- QUOTED TEXT -
────

Huludao Steel Pipe and Huludao Bohai Oil Pipe did not receive grants on an ongoing basis and submitted separate applications for consideration of the assistance they received, thus we are treating the assistance received under the Liaoning Enterprise Technology Renovation Project Interest Assistance program as non-recurring grants.

We preliminarily determine that grants provided under the program constitute a financial contribution, in the form of a direct transfer of funds, and a benefit, in an amount equal to the grants received, under sections 771(5)(D)(i) and 771(5)(E) of the Act, respectively. Regarding specificity, at this time, we lack sufficient information to determine whether this program is specific under section 771(5A)(A) of the Act.

However, for purposes of the preliminarily determination, we find that regardless of whether the program is found to be countervailable, the grants received to Huludao Steel Pipe and Huludao Bohai Oil Pipe in 2006 are not attributable to the POI due to the fact that the approval amounts of the grants were less than 0.5 percent of their relevant sales denominator in the year of approval.[37] Therefore, in accordance with 19 CFR 351.525(b)(2), we have expensed the grants provided under the program to their respective years of receipt rather than allocating the benefits over the AUL period. As a result, we preliminarily determine that the grants received by Huludao Steel Pipe and Huludao Bohai Oil Pipe in 2006 were fully expensed prior to the POI.

Regarding the grant amounts disbursed to Huludao Steel Pipe, as explained above, we lack sufficient specificity information for this program at this time. Therefore, we will seek additional specificity information regarding this program in order to allow the Department to make a subsidy determination with respect to grant amounts disbursed to Huludao Steel Pipe during the POI.

────

- GIVEN DATA -
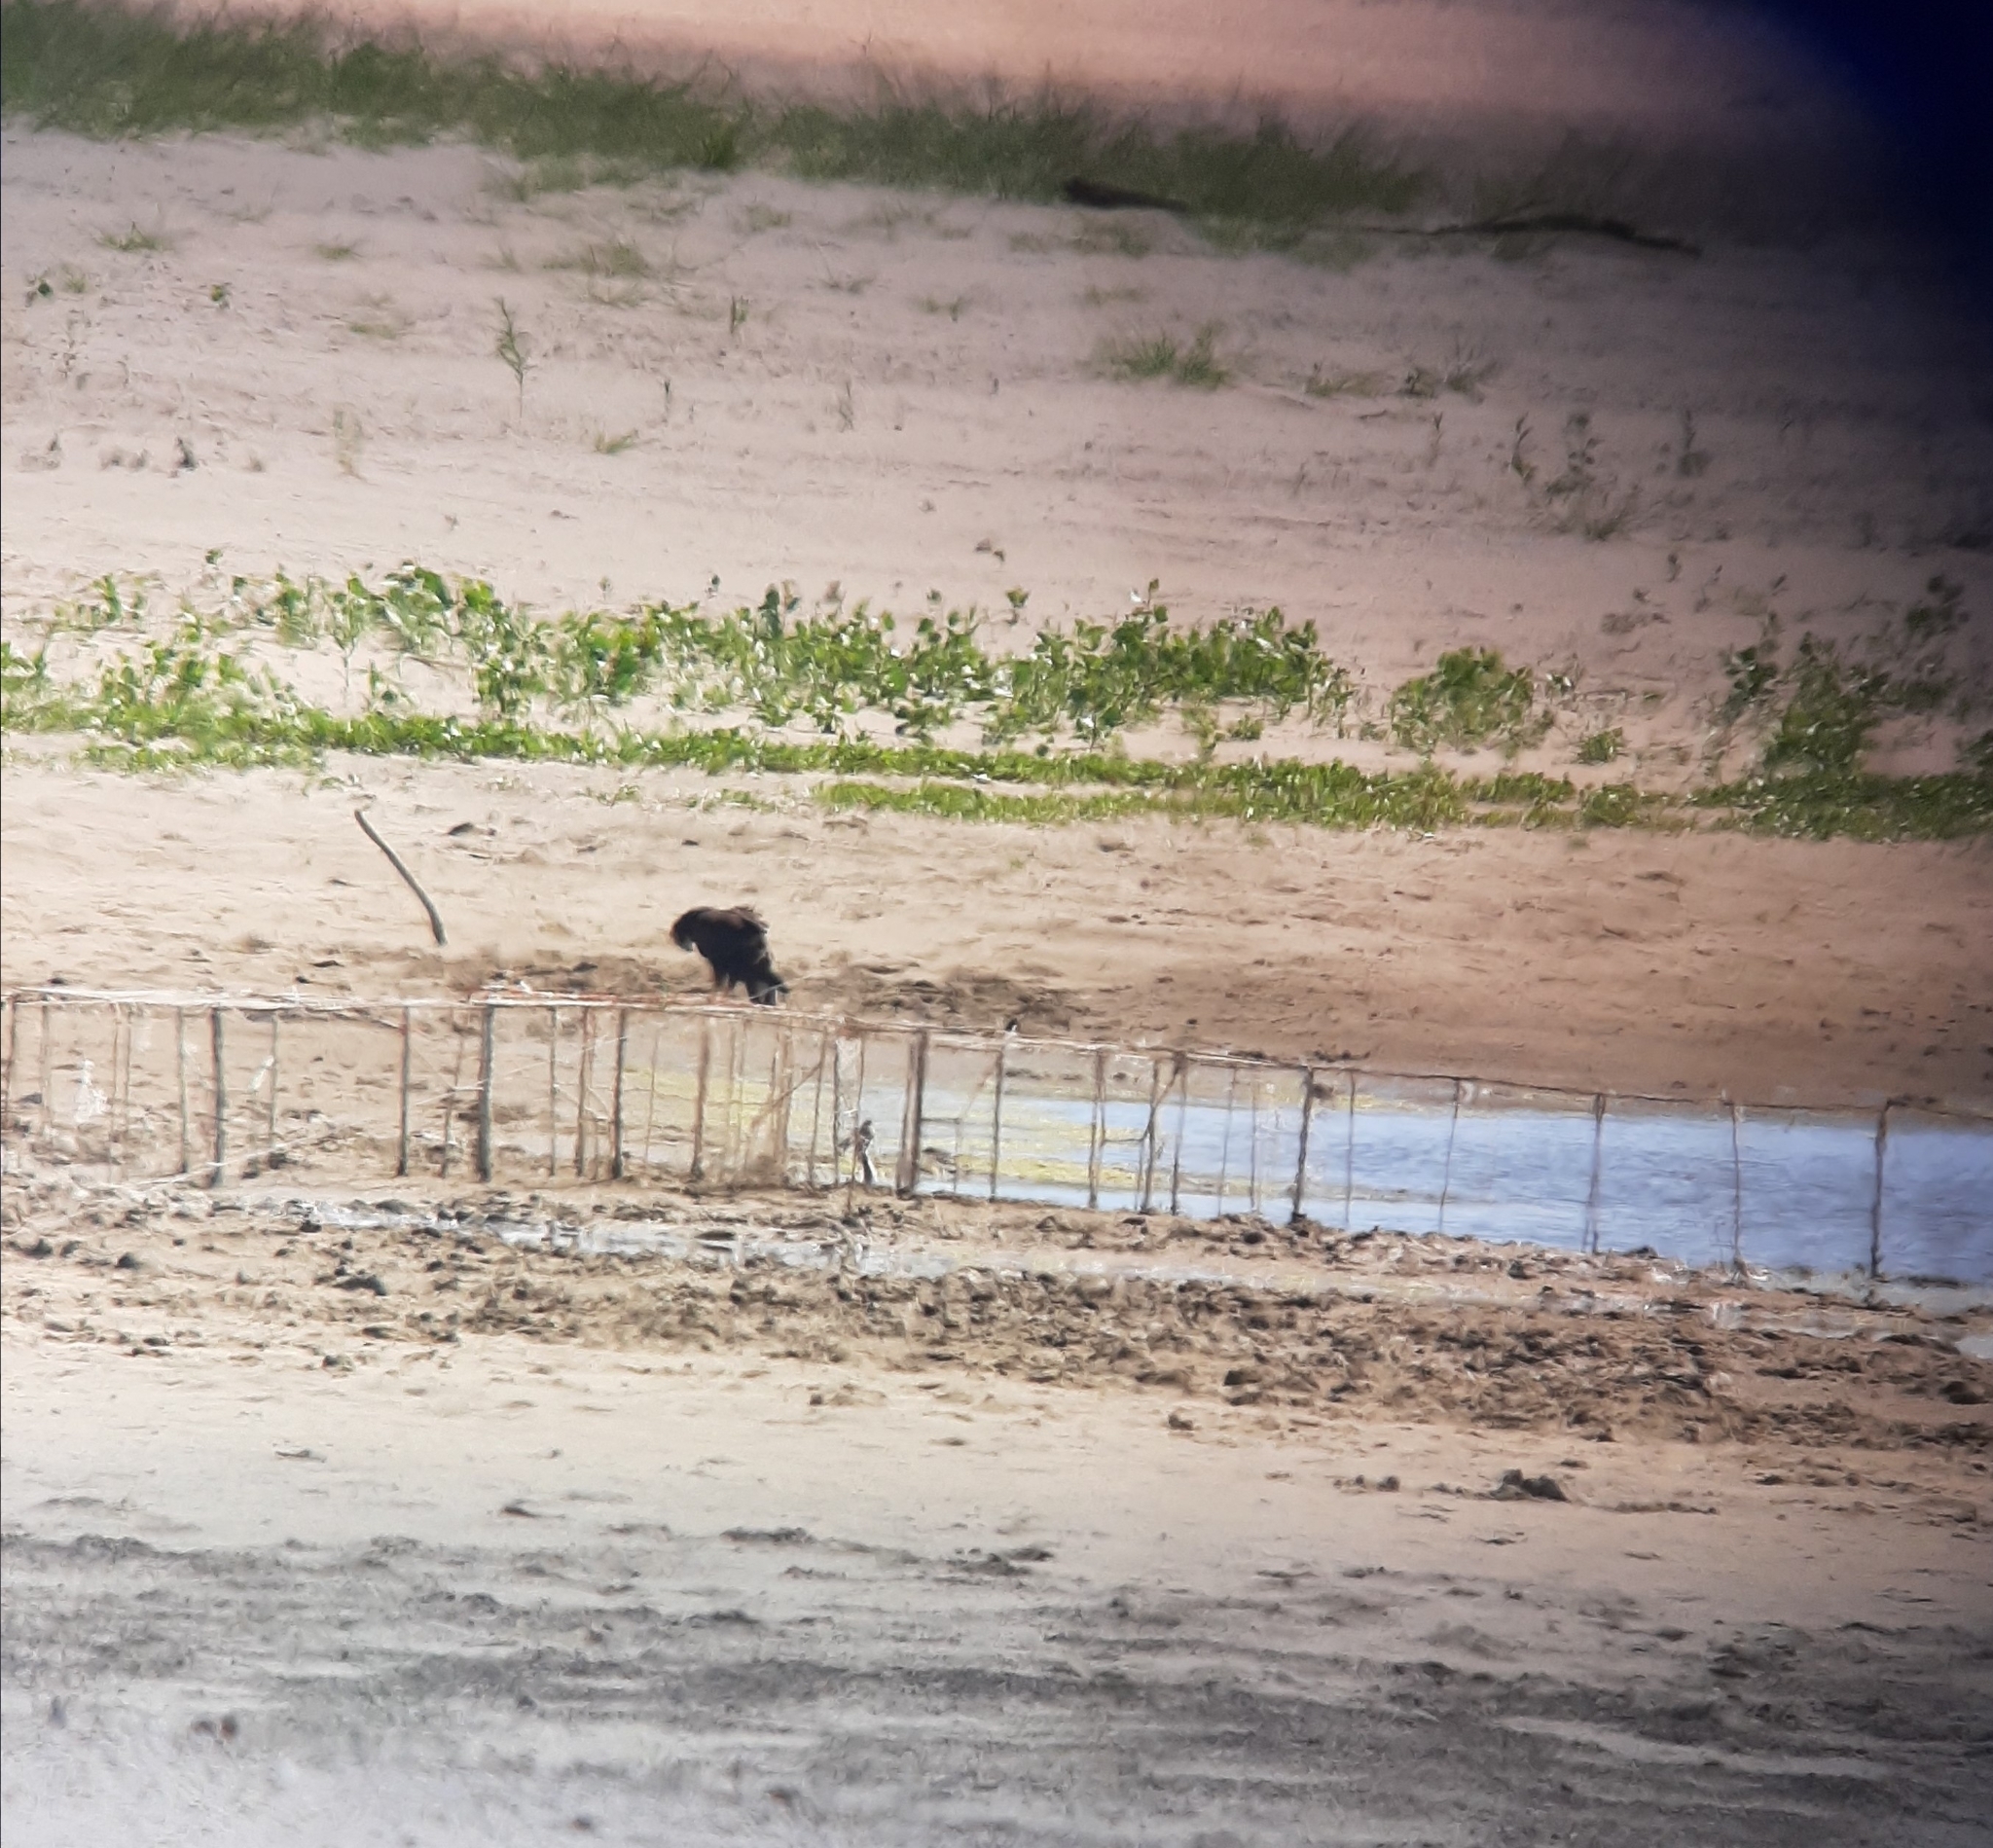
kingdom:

────

- STATED TASK A -
Answer these questions about the Liaoning grant text:
(i) Under which program did Huludao Steel Pipe and Huludao Bohai Oil Pipe receive assistance?
(ii) The approval amounts of the 2006 grants were less than what percentage of the relevant sales denominator?
(iii) Under which regulation were the grants expensed to their years of receipt?
- STATED TASK B -
Rewrite the Liaoning grant text from "We preliminarily determine that grants" down to "of the Act.", and change "direct transfer" to "direct disbursement".
Base your answers only on the text about the Liaoning grant program.

- WRITTEN RESPONSE A -
(i) The Liaoning Enterprise Technology Renovation Project Interest Assistance program.
(ii) 0.5 percent.
(iii) 19 CFR 351.525(b)(2).

- WRITTEN RESPONSE B -
We preliminarily determine that grants provided under the program constitute a financial contribution, in the form of a direct disbursement of funds, and a benefit, in an amount equal to the grants received, under sections 771(5)(D)(i) and 771(5)(E) of the Act, respectively. Regarding specificity, at this time, we lack sufficient information to determine whether this program is specific under section 771(5A)(A) of the Act.